Active in Achieving the Dream: 
2009 - present
Participating Institution

Danville Area Community College (DACC) is developing a culture of evidence that has proven particularly effective in identifying the needs of their African American student populations.

What We Are Doing: 

As the culture of evidence grows at DACC, it is witnessing institution-wide faculty, staff and students finding student success strategies helpful.

Evidence demonstrates that the greatest performance gaps in persistence, completion and semester-retention rates confront their African American students. The college created an Equity and Inclusion sub-team to develop initiatives to focus on addressing and closing these gaps as follows:

  • A-MALE (African Males Addressing Life Effectively) is a support group designed specifically to address student success in and among the College’s African American male population. While more data needs to be collected, initial evidence showed 69% of the A-MALE participants enrolled in the Fall 2010 semester re-enrolled the following Spring; whereas, only 62% of the comparison (non A-MALE participant) cohort re-enrolled.
  •  WISE (Women Inspiring Success Effectively) is a female support group, and also a class students can receive Corporate and Community Education credit for completing.
  • Professional Development interventions designed, in conjunction with the Teaching and Learning sub-team, to improve teaching techniques with an eye toward equity, inclusion, cultural awareness, and Cooperative Learning techniques in instructional delivery.
Who We Are: 

Initially established as an extension center of the University of Illinois in 1946, DACC currently operates as an independent two-year area college, and services high school districts in five East Central Illinois counties.

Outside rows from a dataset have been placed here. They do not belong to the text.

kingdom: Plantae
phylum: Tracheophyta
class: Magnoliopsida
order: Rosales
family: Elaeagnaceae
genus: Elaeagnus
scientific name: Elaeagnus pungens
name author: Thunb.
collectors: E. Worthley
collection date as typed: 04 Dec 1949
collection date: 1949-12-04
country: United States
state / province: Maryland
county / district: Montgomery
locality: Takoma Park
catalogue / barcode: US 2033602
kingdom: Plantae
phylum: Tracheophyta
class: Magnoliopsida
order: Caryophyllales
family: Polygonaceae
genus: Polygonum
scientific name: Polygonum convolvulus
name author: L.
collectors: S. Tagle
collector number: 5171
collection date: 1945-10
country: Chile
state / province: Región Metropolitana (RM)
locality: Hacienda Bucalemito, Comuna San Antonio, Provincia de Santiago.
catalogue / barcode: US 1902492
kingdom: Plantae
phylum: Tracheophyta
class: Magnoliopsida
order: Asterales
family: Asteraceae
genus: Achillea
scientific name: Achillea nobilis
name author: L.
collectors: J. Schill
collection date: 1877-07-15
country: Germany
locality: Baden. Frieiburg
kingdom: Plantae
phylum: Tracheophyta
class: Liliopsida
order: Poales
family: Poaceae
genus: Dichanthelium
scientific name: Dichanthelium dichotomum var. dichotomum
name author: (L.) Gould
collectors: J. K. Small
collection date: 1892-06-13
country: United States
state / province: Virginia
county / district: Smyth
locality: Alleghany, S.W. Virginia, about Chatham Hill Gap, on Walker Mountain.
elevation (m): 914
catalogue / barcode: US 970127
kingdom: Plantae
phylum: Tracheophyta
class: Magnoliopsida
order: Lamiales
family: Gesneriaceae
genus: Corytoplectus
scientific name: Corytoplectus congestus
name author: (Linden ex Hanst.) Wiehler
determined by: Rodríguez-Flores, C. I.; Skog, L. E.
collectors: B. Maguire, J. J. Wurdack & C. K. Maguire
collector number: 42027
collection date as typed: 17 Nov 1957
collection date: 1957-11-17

Vermillion County, where the college is located, statistically ranks among the worst counties in the state when measuring the percentage of adult residents ages 25-34, with either a two-or four-year degree.

The college has identified financial challenges and burdens facing students as a key hurdle to degree completion, with statistics showing nearly 70% of all of DACC’s first time in college students receiving some sort of financial aid.  The initiatives are targeted at best equipping its students to address and overcome these barriers to completion.

The Achieving the Dream Model

Achieving the Dream community colleges commit to our Student-Centered Model of Institutional Improvement. Based on four principles, the model frames the overall work of helping more students, particularly low- income students and students of color, stay in school and earn a college certificate or degree.

Each college approaches the work differently, but Achieving the Dream’s five-step process provides practical guidelines for keeping the focus where it belongs and building momentum over time. Throughout the process, Achieving the Dream coaches offer customized support and help each college’s core team implement data-informed programs and policies that build long-term, institution-wide commitment to student success.